Les victimes passées inaperçues sont notamment les cultivateurs de pommes du Liban, qui survivent grâce à leurs exportations. Depuis 2011, le Liban a perdu presque tous ses marchés d'exportation en Jordanie, en Irak et dans le Golfe.

Avec la fermeture du dernier poste frontière de la Jordanie avec la Syrie, ce pays fait face à un destin semblable. L'Irak et la Syrie étaient les principaux marchés d'exportation pour la Jordanie et la fermeture des frontières a fait des ravages économiques chez les agriculteurs et les industriels. Les fermes du Nord de la Jordanie, entièrement déconnectées de la Syrie, ne peuvent plus vendre leur production.
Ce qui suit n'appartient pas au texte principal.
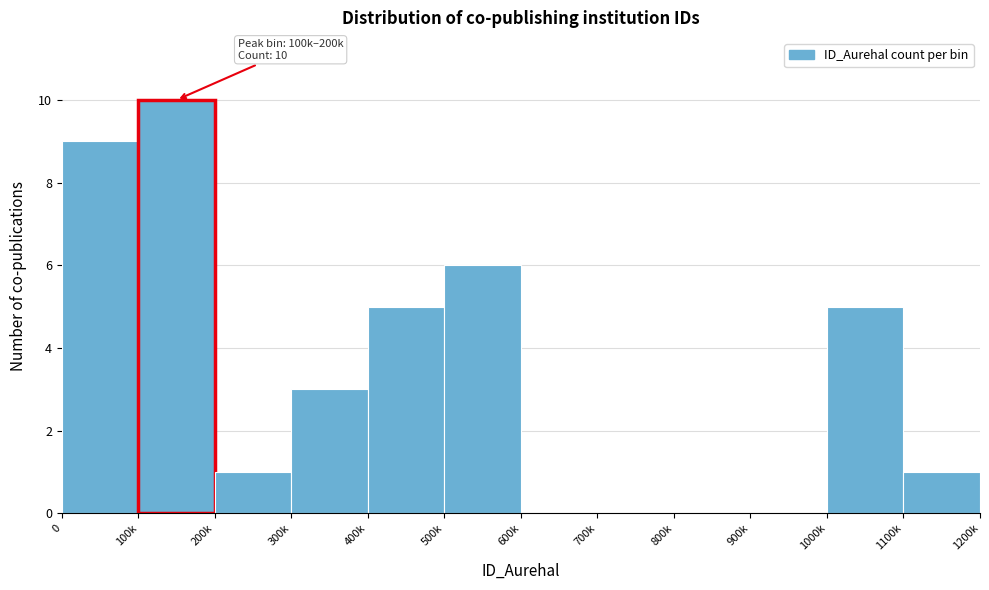

Reading right to left, list all the values displayed in this chart.

1100k=1	1000k=5	900k=0	800k=0	700k=0	600k=0	500k=6	400k=5	300k=3	200k=1	100k=10	0=9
Les relations commerciales de plus en plus fortes de la Turquie avec le Levant et la péninsule arabique en subissent aussi les conséquences. Cinq ans auparavant, les villes frontalières du Nord de la Syrie ont profité des dividendes de l'économie à croissance rapide de la Turquie. Elles en sont maintenant totalement coupées. Les importations turques en provenance de Syrie ont chuté de près de 74% depuis 2010.

La région a désespérément besoin de nouveaux débouchés commerciaux pour réduire son chômage : au lieu de cela, ce qui se produit est un détournement du commerce.

Les exportations turques ont court-circuité les zones de conflit en utilisant des itinéraires alternatifs, en passant par exemple par le canal de Suez.Une étude récente de la Banque mondiale estime que la région du Grand Levant a perdu près de 35 milliards de dollars durant les trois premières années de la guerre civile en Syrie.

Les conséquences pour l'économie politique de la région sont graves. Le moindre collège électoral favorable au commerce dans cette région a été marginalisé par les conflits.

Par exemple, la fermeture du dernier poste frontière entre la Syrie et la Jordanie signifie que la zone de libre-échange qui a prospéré le long de la frontière est en voie de dissolution. Les entrepôts et les usines (des investissements qui se chiffrent en millions de dollars) sont démantelés et les communautés voisines font face au spectre du chômage de masse et du déclin économique rapide.

Cela pose un dilemme fondamental aux décideurs. Comme le conflit détruit les liens économiques locaux et dénoue des chaînes d'approvisionnement bien établies, il démolit également le fondement même sur lequel s'édifie un ordre social pacifique et prospère. Comme l'affirme le prix Nobel d'économie Douglass North, la résolution des conflits à long terme exige habituellement des relations économiques durables, qui sont mieux favorisées par la spécialisation et le commerce. Cette dynamique est facile à saisir : en augmentant le coût des conflits violents, des réseaux économiques denses et des relations d'échange multiples peuvent inciter des acteurs puissants à préférer des solutions pacifiques.

Un nouvel ordre économique sera donc nécessaire pour créer et maintenir un nouvel ordre politique stable dans la région. Un tel scénario peut ressembler pour l'heure à un rêve lointain, étant donné les innombrables conflits dans la région.

Mais la logique impitoyable de la survie pousse déjà de nombreuses personnes dans cette région vers la coopération avec leurs voisins sur des problèmes comme celui de l'eau, de l'énergie et du commerce.

Au Kurdistan, par exemple, les autorités mettent de côté leurs querelles politiques, idéologiques et historiques pour s'engager envers les gouvernements de l'Irak, de l'Iran et de la Turquie.

De même, des intérêts économiques ont forcé le gouvernement du Sud-Soudan à coopérer avec le Soudan, qui lui a donné son indépendance à la suite d'une guerre civile violente en 2011.

Dans un Moyen-Orient turbulent, la coopération économique n'est plus une question de choix : elle est devenue à présent une nécessité. La relation bien connue entre la coopération économique et la stabilité politique sera cruciale pour trouver une issue au bourbier actuel. Ignorer cette relation ne peut servir qu'à perpétuer la violence et la fragmentation.

Adeel Malik est Globe Fellow en économie des sociétés musulmanes à l'Université d'Oxford. Bassem Awadallah, ancien ministre jordanien des finances, est Directeur de Tomoh Advisory.